DESCRIPTION OF THE TASK -> Which lines of the material hold the word "Eliminated"? Copy each one.

DATA EXTRACTS ->
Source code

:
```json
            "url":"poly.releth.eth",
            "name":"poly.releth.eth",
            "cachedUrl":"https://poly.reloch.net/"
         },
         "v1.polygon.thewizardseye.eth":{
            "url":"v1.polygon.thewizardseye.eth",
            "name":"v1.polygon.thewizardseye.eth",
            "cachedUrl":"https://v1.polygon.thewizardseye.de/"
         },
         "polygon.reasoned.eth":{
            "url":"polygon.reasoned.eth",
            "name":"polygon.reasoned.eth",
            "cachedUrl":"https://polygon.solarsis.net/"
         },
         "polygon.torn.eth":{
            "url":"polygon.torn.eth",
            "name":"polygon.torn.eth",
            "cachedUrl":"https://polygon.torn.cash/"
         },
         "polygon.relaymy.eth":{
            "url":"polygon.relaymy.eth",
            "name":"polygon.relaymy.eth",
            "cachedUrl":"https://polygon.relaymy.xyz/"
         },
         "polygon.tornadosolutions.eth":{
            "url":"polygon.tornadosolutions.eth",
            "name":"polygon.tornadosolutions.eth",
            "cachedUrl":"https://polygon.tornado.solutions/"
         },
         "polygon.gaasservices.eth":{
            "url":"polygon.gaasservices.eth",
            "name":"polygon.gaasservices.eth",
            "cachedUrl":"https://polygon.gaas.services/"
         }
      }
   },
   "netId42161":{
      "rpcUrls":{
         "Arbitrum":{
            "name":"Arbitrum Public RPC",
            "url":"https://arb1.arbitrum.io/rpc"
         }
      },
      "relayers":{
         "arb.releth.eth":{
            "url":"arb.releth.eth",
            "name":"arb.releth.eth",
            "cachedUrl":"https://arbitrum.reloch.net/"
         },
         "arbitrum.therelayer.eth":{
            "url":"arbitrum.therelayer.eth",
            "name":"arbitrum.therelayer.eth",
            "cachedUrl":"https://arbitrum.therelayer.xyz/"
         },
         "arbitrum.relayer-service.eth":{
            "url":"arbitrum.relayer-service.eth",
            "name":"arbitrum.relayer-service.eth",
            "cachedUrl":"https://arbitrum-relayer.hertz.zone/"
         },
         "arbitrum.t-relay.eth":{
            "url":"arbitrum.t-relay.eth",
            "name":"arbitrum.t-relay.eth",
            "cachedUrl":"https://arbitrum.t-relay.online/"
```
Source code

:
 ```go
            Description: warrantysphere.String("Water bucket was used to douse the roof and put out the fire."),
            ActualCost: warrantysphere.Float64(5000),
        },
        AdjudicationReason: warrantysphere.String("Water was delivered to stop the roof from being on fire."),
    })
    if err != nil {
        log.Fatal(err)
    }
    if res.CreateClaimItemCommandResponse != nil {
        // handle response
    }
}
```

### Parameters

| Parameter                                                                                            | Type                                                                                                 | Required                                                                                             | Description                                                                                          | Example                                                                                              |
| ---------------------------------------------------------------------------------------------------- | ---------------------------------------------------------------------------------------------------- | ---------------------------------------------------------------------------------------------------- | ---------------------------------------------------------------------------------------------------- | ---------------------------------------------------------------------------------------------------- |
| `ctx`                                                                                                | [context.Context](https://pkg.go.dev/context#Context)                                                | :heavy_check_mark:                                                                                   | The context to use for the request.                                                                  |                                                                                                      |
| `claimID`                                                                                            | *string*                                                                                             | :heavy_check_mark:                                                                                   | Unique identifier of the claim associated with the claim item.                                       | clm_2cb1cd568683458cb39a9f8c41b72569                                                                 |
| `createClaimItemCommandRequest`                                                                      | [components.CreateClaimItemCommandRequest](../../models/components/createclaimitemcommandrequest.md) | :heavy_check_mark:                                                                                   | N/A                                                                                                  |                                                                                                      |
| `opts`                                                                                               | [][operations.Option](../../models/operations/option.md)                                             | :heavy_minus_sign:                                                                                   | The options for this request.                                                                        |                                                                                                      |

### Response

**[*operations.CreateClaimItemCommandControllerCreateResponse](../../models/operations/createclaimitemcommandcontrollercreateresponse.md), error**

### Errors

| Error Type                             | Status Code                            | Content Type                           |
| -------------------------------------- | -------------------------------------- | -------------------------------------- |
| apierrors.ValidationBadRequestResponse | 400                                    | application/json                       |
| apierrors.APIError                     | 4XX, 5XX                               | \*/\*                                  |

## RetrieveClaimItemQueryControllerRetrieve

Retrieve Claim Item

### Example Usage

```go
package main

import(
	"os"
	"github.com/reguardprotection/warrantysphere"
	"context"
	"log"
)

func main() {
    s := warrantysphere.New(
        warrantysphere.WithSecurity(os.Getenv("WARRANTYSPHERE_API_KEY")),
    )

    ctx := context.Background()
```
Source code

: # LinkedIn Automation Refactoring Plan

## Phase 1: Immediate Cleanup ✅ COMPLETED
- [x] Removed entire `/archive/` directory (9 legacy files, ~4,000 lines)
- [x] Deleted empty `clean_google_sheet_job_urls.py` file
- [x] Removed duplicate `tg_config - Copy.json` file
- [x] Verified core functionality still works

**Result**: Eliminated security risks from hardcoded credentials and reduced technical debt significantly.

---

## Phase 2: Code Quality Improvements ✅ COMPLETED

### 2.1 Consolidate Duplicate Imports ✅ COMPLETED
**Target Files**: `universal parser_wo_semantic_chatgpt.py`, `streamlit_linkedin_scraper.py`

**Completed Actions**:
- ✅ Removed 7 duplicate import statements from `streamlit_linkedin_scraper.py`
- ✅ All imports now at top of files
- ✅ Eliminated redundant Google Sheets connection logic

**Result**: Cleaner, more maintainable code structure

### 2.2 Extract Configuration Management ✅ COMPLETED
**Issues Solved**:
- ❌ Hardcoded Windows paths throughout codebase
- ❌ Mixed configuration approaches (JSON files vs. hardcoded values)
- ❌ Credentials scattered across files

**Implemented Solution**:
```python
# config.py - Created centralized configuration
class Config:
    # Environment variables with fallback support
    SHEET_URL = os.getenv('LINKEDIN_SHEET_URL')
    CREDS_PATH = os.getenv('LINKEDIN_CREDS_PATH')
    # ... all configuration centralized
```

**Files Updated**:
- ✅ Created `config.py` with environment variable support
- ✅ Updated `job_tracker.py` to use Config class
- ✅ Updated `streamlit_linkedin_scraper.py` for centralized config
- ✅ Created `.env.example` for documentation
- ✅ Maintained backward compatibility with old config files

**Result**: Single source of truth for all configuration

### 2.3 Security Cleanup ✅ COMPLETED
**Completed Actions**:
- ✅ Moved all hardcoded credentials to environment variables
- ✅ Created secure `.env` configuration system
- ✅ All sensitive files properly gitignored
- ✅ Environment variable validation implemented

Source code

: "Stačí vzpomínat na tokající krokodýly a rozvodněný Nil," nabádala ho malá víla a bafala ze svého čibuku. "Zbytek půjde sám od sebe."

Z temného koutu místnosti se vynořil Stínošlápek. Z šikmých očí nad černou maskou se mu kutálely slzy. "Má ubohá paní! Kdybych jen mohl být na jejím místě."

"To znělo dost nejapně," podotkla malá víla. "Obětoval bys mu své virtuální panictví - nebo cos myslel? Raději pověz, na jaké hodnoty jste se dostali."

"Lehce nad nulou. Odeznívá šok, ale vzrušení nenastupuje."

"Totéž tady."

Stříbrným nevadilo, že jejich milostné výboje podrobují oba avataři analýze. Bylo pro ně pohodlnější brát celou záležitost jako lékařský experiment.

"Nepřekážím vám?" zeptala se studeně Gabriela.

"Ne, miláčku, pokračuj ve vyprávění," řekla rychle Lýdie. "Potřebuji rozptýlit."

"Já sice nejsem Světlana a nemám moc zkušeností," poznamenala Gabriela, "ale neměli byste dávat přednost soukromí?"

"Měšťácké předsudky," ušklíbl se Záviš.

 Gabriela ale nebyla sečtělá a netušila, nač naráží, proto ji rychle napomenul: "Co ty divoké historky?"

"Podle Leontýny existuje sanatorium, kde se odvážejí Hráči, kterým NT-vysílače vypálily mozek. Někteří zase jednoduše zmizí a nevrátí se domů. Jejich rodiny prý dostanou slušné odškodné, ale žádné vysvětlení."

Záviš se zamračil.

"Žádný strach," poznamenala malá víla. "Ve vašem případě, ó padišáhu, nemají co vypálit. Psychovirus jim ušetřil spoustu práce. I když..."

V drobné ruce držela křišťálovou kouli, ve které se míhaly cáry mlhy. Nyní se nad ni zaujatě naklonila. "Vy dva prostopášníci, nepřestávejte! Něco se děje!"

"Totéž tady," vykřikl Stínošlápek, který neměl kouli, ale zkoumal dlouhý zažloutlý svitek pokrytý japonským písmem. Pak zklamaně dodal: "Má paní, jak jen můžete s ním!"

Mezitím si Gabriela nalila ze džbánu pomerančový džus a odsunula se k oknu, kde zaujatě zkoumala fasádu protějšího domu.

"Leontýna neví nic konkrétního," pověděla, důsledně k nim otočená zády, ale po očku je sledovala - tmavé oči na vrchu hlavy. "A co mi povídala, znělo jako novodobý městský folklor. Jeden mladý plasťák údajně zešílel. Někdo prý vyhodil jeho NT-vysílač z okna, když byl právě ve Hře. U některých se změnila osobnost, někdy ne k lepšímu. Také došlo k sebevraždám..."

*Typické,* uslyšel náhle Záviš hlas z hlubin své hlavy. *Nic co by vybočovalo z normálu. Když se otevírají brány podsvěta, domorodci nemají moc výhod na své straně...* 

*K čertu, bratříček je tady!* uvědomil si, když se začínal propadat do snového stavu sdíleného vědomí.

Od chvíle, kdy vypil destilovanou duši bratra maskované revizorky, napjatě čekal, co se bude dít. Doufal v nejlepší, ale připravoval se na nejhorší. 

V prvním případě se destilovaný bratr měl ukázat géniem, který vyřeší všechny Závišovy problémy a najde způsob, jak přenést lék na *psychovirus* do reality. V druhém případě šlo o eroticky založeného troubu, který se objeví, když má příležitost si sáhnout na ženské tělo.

RESPONSE FOR THIS EXERCISE ->
**Result**: Eliminated security risks from hardcoded credentials and reduced technical debt significantly.
- ✅ Eliminated redundant Google Sheets connection logic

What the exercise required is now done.